In 2010, Mark Angelo, was asked by the CEO of Hospital for Special Surgery in New York to create and implement a program to improve quality and efficiency. Mark was relatively new to the organization. He had worked as a business fellow for the previous year but had recently taken on the role of director of operations and service lines. Even though he had background in operations strategy from his days as a management consultant, he was not familiar with the Lean/Six Sigma principles he’d need to use for this project and didn’t feel equipped to build the program from scratch. He was particularly concerned he wouldn’t be able to gain the necessary support from the hospital’s physicians and nurses. What would they think of a young administrator with no hospital experience telling them how to improve quality and increase efficiency?
For five months, Mark struggled to get the project on track and his confidence suffered. He knew that his apprehension was in part due to his lack of knowledge of Six Sigma. He read a number of books and articles on the subject, talked to consulting firms that specialized in it, and spoke with hospitals that had been successful in developing and implementing similar programs. This helped but he realized he still didn’t know if he would be able to get the necessary people on board. “I was anxious and stressed because I had no idea how I was going to transform the organization. I knew I couldn’t do it on my own. It was going to take a collective effort that included our management team and all of our staff,” he said.
He talked with the CEO who had supported him since the beginning. He also looked to his family for emotional support. Through these conversations he realized that his anxiety stemmed from a desire to be liked by his colleagues and therefore to avoid conflict. “After many discussions with my CEO and observing how he handled these situations, I learned that it is better to strive to be well-respected than well-liked,” he said.
This was a turning point for Mark. Instead of worrying so much about what others thought of him, he focused on doing what was best for the patient and the institution.
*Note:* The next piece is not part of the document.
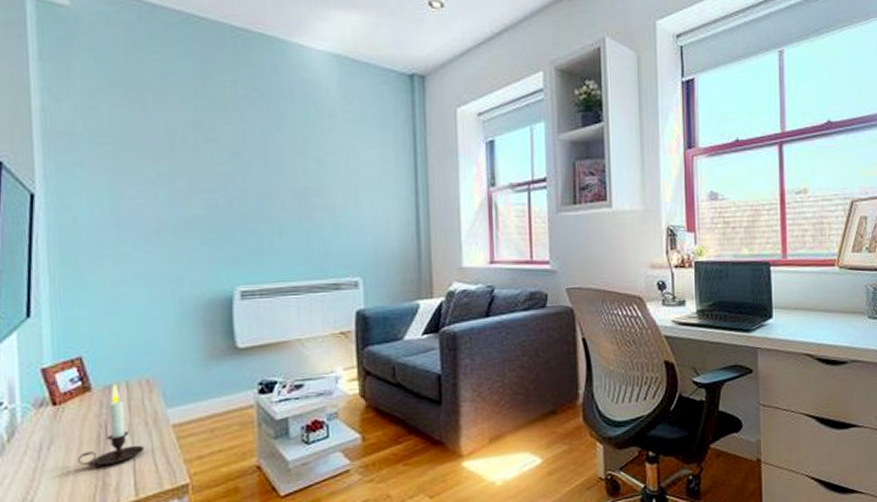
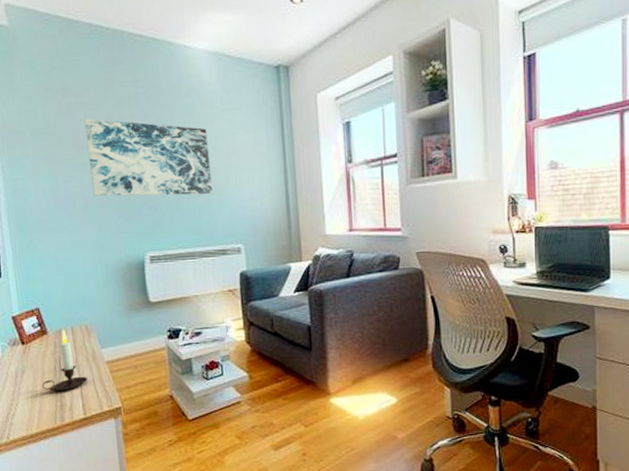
wall art: none [164,122,326,218] -> present [84,118,212,197]

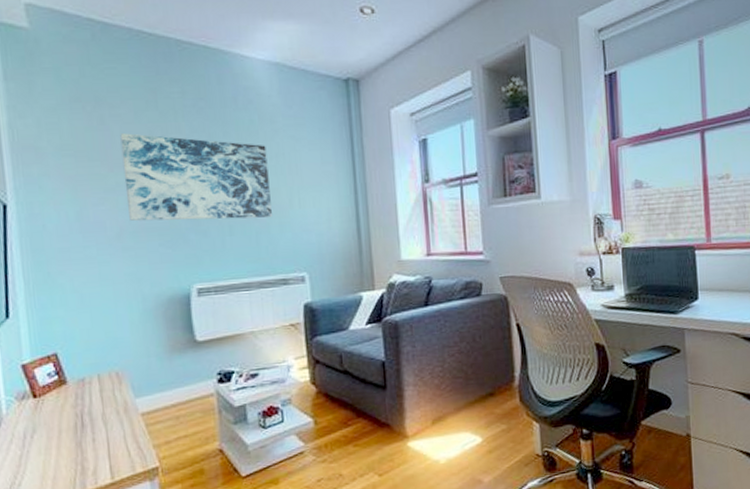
candle: present [42,330,88,391] -> none [58,378,118,452]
In December, he presented the vision for the program to the entire medical staff. While he was nervous about how it would be received, he knew this was a critical moment. “I was able to get up in front of one our toughest constituencies and present the vision that we had been developing over the past few months,” he says. His presentation was met with applause. “In the end, my confidence grew by leaps and bounds and we were able to design a program that has since taken off with great success across the hospital. I was able to overcome my mental blocks and knowledge deficits to build a program that will truly help transform how we approach performance improvement and patient care,” he says.